The court balanced the interests of appellants in preserving a parent-child relationship against the children's needs for a safe and stable environment and concluded that terminating parental rights was in the children's best interests. The district court's findings are supported by substantial evidence and support the court's conclusion that termination is in the children's best interests.

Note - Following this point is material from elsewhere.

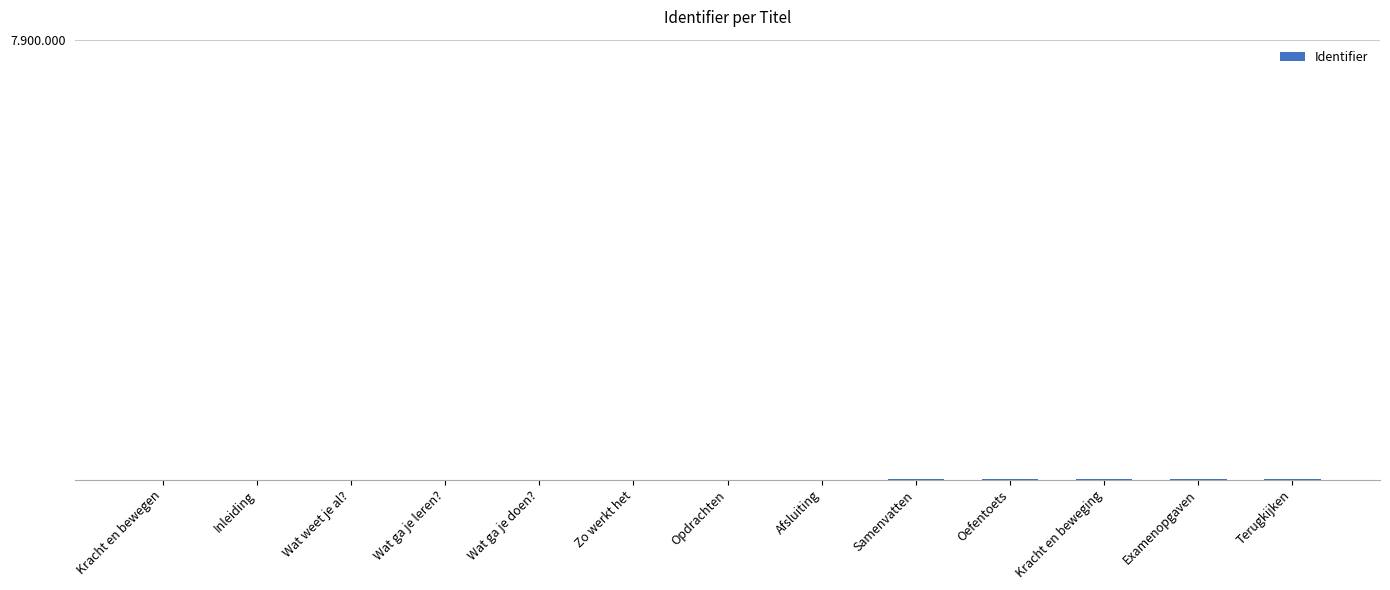

Reading left to right, list all the values displayed in this chart.

Kracht en bewegen=7865353	Inleiding=7865354	Wat weet je al?=7865356	Wat ga je leren?=7865358	Wat ga je doen?=7865360	Zo werkt het=7865362	Opdrachten=7865364	Afsluiting=7865366	Samenvatten=7865367	Oefentoets=7865369	Kracht en beweging=7865370	Examenopgaven=7865371	Terugkijken=7865374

The record shows that both appellants were responsible for the marital conflict and the inadequate food and housing. Both attended parenting classes only reluctantly and neither, with minor exceptions, participated in individual or marital counseling. Both permitted contact between A.S. and the family member accused of inappropriate sexual behavior. Both exhibited marginal cognitive and coping skills, considerable hostility towards social service providers, and both were defensive, evasive, and, on occasion, untruthful in their evaluations.
It is true that appellant mother's parenting skills and ability to relate to her children were particularly problematic. The psychologist who conducted the mother's evaluation noted that her hostility, rigid thinking patterns, and extreme suspicion, bordering on paranoia, make it difficult for her to accept help from professionals. Appellant mother overestimated her ability to cope and denied having parenting problems.
But appellant father has failed to seek treatment following a 1983 conviction of having vaginal intercourse with his 13-year-old stepdaughter. His attempts to deny and minimize his behavior and his failure to get treatment lead the professionals consulted in this case to uniformly express grave concern for the well-being of A.S. Her early highly sexualized behavior puts her at great risk for having contact with an untreated sex offender.
Substantial evidence supports the district court's conclusion that both appellants individually exhibited behaviors that met the statutory requirements and made termination of their parental rights in the children's best interests.
 Because only one statutory ground is needed to terminate parental rights, Minn. Stat. § 260.221, subd. 1, we do not address the court's determination that appellants were palpably unfit to parent, subdivision 1(b)(4), and failed to take corrective measures, subdivision 1(b)(5), and that the children were neglected and in foster care, subdivision 1(b)(8).